I'm from North Carolina, love sweet potatoes and want to grow them in my garden. Last year I couldn't find any slips (what Northerners call transplants). Can't I just grow my own from sweet potatoes I brought up last year from North Carolina?
Yes, you can. Sweet potatoes are just large storage roots, unlike white potatoes, which are tubers. You can grow slips two ways indoors. First, scrub your potatoes well to remove anti-sprouting chemicals applied after harvest. Then, cut a potato in half and suspend each half in a bowl so that the bottom third of the root is underwater. Or, slice a sweet potato lengthwise and bed both halves, cut-side down, in a 3- to 4-inch-high container. The potatoes should be barely covered with a loose potting mix.

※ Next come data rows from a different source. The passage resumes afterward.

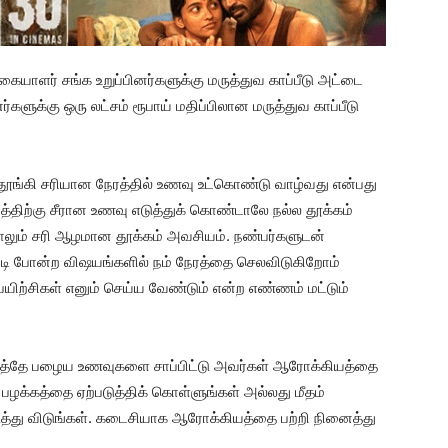
ிகையாளர் சங்க உறுப்பினர்களுக்கு மருத்துவ காப்பீடு அட்டை
்களுக்கு ஒரு லட்சம் ரூபாய் மதிப்பிலான மருத்துவ காப்பீடு
ல் தூங்கி சரியான நேரத்தில் உணவு உட்கொண்டு வாழ்வது என்பது
த்திற்கு சீரான உணவு எடுத்துக் கொண்டாலே நல்ல தூக்கம்
ாலும் சரி ஆழமான தூக்கம் அவசியம். நண்பர்களுடன்
்டி போன்ற விஷயங்களில் நம் நேரத்தை செலவிடுகிறோம்
யிற்சிகள் எனும் செய்ய வேண்டும் என்ற எண்ணம் மட்டும்
னைத்தே பழைய உணவுகளை சாப்பிட்டு அவர்கள் ஆரோக்கியத்தை
் பழக்கத்தை ஏற்படுத்திக் கொள்ளுங்கள் அல்லது மீதம்
ுத்து விடுங்கள். கடைசியாக ஆரோக்கியத்தை பற்றி நினைத்து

In both cases, slips will emerge and grow along the surface of the cut pieces. Grow your slips for six to eight weeks indoors under cool white fluorescent lights (14-16 hours each day). Pull and transplant your slips in late May.
My roses are budding a lot earlier this year. Can I prune them?
Hold off until early April. Pruning at this time will encourage additional tender growth, which could be damaged by a return of cold weather.
I've been applying crab grass herbicides to my lawn every spring and haven't seen any crab grass for several years. Can I skip an application this year?
If your lawn is thick (no bare or thin areas), you can skip an application this year. Just mow your lawn high to keep it healthy -- 2 to 3 inches is recommended for bluegrass and tall fescue.
When should I fertilize my strawberry bed, and with what?
For ever-bearing types of strawberries, fertilize once each month from May through September. Apply a half-pound of ammonium nitrate (33-0-0) per 100 square feet of bed area. For June-bearing berries, fertilize in August, before new buds form, with 1 pound of 10-10-10 per 25 plants.
If granular fertilizer gets on leaf surfaces, sweep it off immediately and water into the soil. You may use either organic or inorganic fertilizers.
Garden tips are provided by the Home and Garden Information Center of the Cooperative Extension Service of the University of Maryland. For additional information on these questions, or if you have questions of your own, call the center's hot line at 800-342-2507 or visit its Web site at http://www.agnr.umd.edu/hgic.
* Prune grape vines. Disregard the heavy flow of sap; it will not harm the plants.
* To make room for new growth, cut down and remove ornamental grasses left over from last season.
* Remove gypsy-moth egg masses from trees, rocks and lawn furniture, and dispose of them in the trash.